Chronic thromboembolic pulmonary hypertension in Spain: a decade of change

Paula Martínez-Santosa, María Teresa Velázquez-Martínb, Joan Albert Barberác,d, Cristina Fernández Péreze, Manuel López-Meseguerf,g, Raquel López-Reyesh, Amaya Martínez-Meñacai, Antonio Lara-Padrónj, Juan Antonio Domingo-Morerad, Isabel Blancoc,g, Pilar Escribano-Subíasb,k,, on behalf of REHAP investigators

Servicio de Cardiología, Hospital Universitario Puerta de Hierro Majadahonda, Majadahonda, Madrid, SpainUnidad de Hipertensión Pulmonar, Servicio de Cardiología, Hospital Universitario 12 de Octubre, Madrid, SpainServicio de Neumología, Hospital Clínic, Instituto de Investigaciones Biomédicas August Pi i Sunyer (IDIBAPS), Universidad de Barcelona, Barcelona, SpainServicio de Neumología, Hospital Universitario Miguel Servet, Zaragoza, SpainServicio de Medicina Preventiva, Hospital Universitario San Carlos, Madrid, SpainServicio de Neumología, Hospital Universitario Vall d’Hebron, Barcelona, SpainCentro de Investigación Biomédica en Red Enfermedades Respiratorias (CIBERES), Madrid, SpainServicio de Neumología, Hospital Universitario La Fe, Valencia, SpainServicio de Neumología, Hospital Universitario Marqués de Valdecilla, Santander, Cantabria, SpainServicio de Cardiología, Hospital Universitario de Canarias, Sta. Cruz de Tenerife, SpainCentro de Investigación Biomédica en Red Enfermedades Cardiovasculares (CIBERCV), Madrid, Spain

Received 2 December 2019, Accepted 25 May 2020, Available online 9 July 2020.


Background: Chronic thromboembolic pulmonary hypertension (CTEPH) treatment has evolved over the last decade. Increasing evidence regarding new therapeutic developments has shown clinical benefit among these patients in different scenarios. However, there is scarce information about the long-term impact of these achievements in a real-life population on a national scale. We aimed to analyze the evolution of CTEPH assistance in Spain from 2007 to 2017.

Methods: We prospectively collected epidemiological, clinical and prognostic data from CTEPH patients consecutively included in the Spanish REHAP registry from January 1, 2007, to December 31, 2017. We evaluated differences across time, establishing 2013 as the referral date for analysis. Clinical and all-cause mortality data were gathered during this period.  

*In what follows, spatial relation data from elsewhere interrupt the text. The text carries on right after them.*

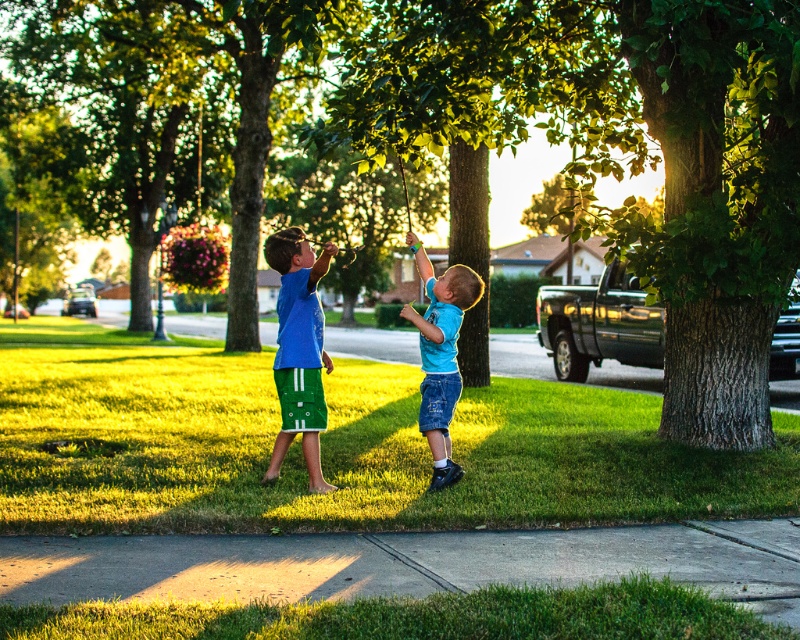
Question: Which point is farther to the camera?

Choices:
 (A) (432, 348)
 (B) (772, 524)
 (C) (282, 404)
 (D) (10, 378)

Answer: (D)

Question: Which object appears closest to the camera in this image?

Choices:
 (A) green leafy tree at center
 (B) green grass at center
 (C) green fabric shorts at center
 (D) blue denim shorts at center

Answer: (B)

Question: Observing the image, what is the correct spatial positioning of green grass at center in reference to green fabric shorts at center?

Choices:
 (A) below
 (B) above

Answer: (A)

Question: Does green leafy tree at center appear over gray concrete pavement at lower center?

Choices:
 (A) yes
 (B) no

Answer: (A)

Question: Considering the real-world distances, which object is farthest from the green fabric shorts at center?

Choices:
 (A) green leafy tree at center
 (B) gray concrete pavement at lower center
 (C) blue denim shorts at center

Answer: (A)

Question: Does green grass at center have a larger size compared to gray concrete pavement at lower center?

Choices:
 (A) yes
 (B) no

Answer: (A)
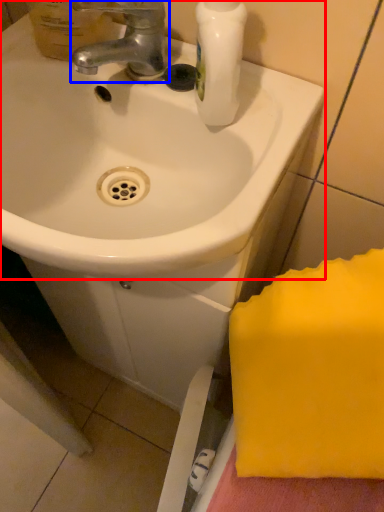
Question: Which object appears closest to the camera in this image, sink (highlighted by a red box) or tap (highlighted by a blue box)?

Choices:
 (A) sink
 (B) tap

Answer: (A)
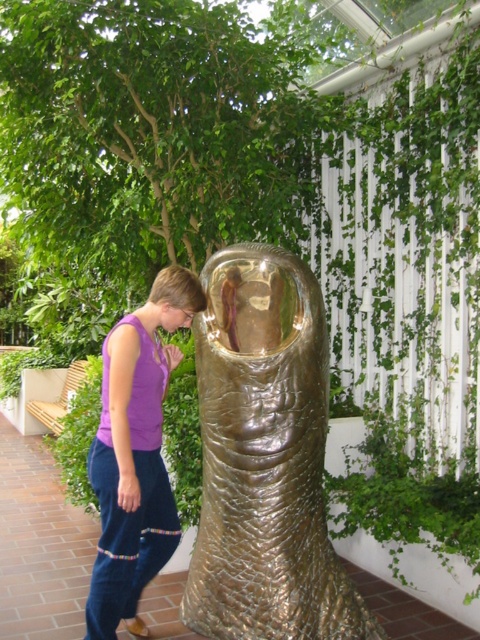
What is located at the coordinates point (264, 458) in the image?

The point (264, 458) corresponds to the gold textured fish at center.

You are a photographer trying to capture the gold textured fish at center and the purple cotton pants at lower left in the same frame. Based on their sizes, which object should you focus on first to ensure both are in clear view?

Results: Eight hundred thirteen patients were included. The CTEPH reported incidence in Spain increased from 1.02 in 2007 to 2.4 per million individuals in 2017. Overall, 245 (30.1%) patients were selected for surgery and 52 (6.4%) for percutaneous treatment. Out of the 813 patients, 537 (66%) were referred to an expert PH-center. Baseline functional capacity and the need for treatment with prostacyclin analogs associated a worse prognosis. Likewise, patients diagnosed between 2007 and 2012 died more frequently than those diagnosed 2013 onward (HR 6.06; CI 95% 4.04-9.10, p<0.0001). Survival rates of patients who underwent an invasive procedure (pulmonary thrombendarterectomy or balloon pulmonary angioplasty) were remarkably high (87.1% and 94.3% at 5 years, respectively).

Conclusions Over the last decade, CTEPH diagnosis and prognosis have consistently improved. Baseline disease severity determined the risk profile. Patients who underwent pulmonary thrombendarterectomy or balloon pulmonary angioplasty associated with a better outcome.